I do all of our gardening and lawn mowing etc btw - we have a large front garden which takes me around 30 minutes to mow/strim, and a larger back garden which takes around 45 minutes. Either your DH is avoiding family time or is just ponderously, pathetically slow, and either way he needs to sort himself out pronto.

Di11y · 28/08/2021 21:39

I'd be asking that he works around the family - if you're going somewhere he needs to do before/after.

If he'd done the bit of garden where the pool is going first it would have been better - did you communicate that's what you wanted?

billy1966 · 28/08/2021 22:13

5 hours to cut the front lawn?
How in gods name is that possible if it isn't with a nail clippers?
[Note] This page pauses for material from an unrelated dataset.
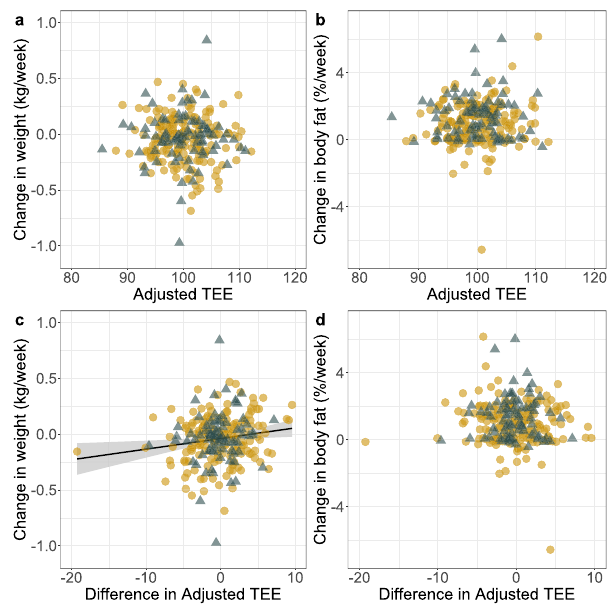
Fig. 2 Relationship between adjusted total energy expenditure (TEE), the difference in adjusted TEE between measurements and changes in body weight and body fat percentage. Relationship between adjusted TEE (MJ/ d; adjusted for FFM, FM, age, and sex) at the fi rst measurement and a changes in body weight and b changes in body fat percentage until the second TEE measurement, and the relationship between the difference in adjusted TEE between measurements (i.e., adjusted TEE2 – adjusted TEE1), and c changes in body weight (linear regression line is shown and shaded area indicates 95% con fi dence interval) and d changes in body fat percentage until the second TEE measurement ( N = 267 subjects aged 20 – 60 years; yellow circles present females and gray triangles present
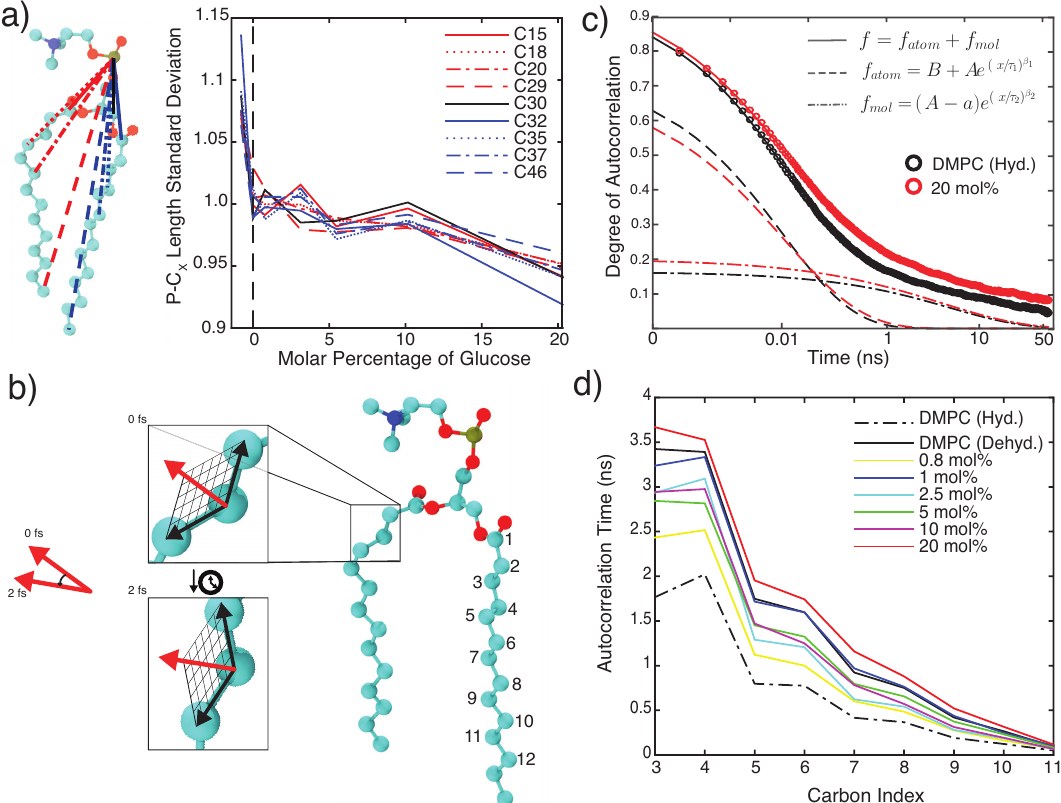
Figure 5. ( a ) Normalized standard deviations of the distances between phosphorous and various carbon atoms in the phospholipid tails as a function of glucose concentration. Blue curves use carbons from the SN2 tail, red curves use carbons from the SN1 tail, and black curves use carbons from the glycerol moiety. Data show a decrease in standard deviation with increasing sugar concentration, indicating a decrease of mobility. ( b ) Schematic showing how rotational autocorrelation was calculated. Windows of three adjacent carbon atoms on the lipid tails were selected, and the change in the vector normal to the plane generated by these three atoms was observed across 50 ns. Numbering convention of the carbon windows is shown. ( c ) Typical autocorrelation functions for 0 mol% hydrated system and 20 mol% dehydrated bilayers. Data was fitted using two stretched exponentials. ( d ) Autocorrelation time as a function of carbon window, calculated as the integral across the autocorrelation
You really have my sympathy OP.

How many children have you had with him?

You are no doubt going to get into the habit of doing most things because of this.

Don't give up your job.
I predict you are going to find his slowness increasingly tedious.

GertrudePerkinsPaperyThing · 28/08/2021 22:18

I think this is a lot to do with you being on mat leave and needing some respite. I’m sure it’s absolutely relentless.

Someone slowly doing jobs all on their own in those circumstances seems really frustrating. You just need some time when he’s taking some of the load off you or sharing it at least.

If you didn’t have tiny ones you might be able to potter happily while he does jobs but at this stage weekends need to be an agreed plan.

cptartapp · 29/08/2021 09:08

He's avoiding childcare because it's hard work and somewhat boring.
You mow the lawn and find 'jobs' to do and let him wrangle the DC.

FreeBritnee · 29/08/2021 09:16

I completely understand. I can remember feeling so hobbled by my babies at times. I too had jobs to get on with but couldn’t, so in the end I can remember strapping my son onto DPs back in an Ergo carrier while he mowed the lawn and at least I could get on with something for 30 mins.

phishy · 29/08/2021 09:18

I agree he’s avoiding being with the kids.

DH has just done back garden lawn, started at 9.02 (I know the exact time as it’s a Sunday and don’t want neighbours disturbed). Finished now. No strimming.

onelittlefrog · 29/08/2021 09:20

So have you spoken to him about this and how it's affecting you? What does he say?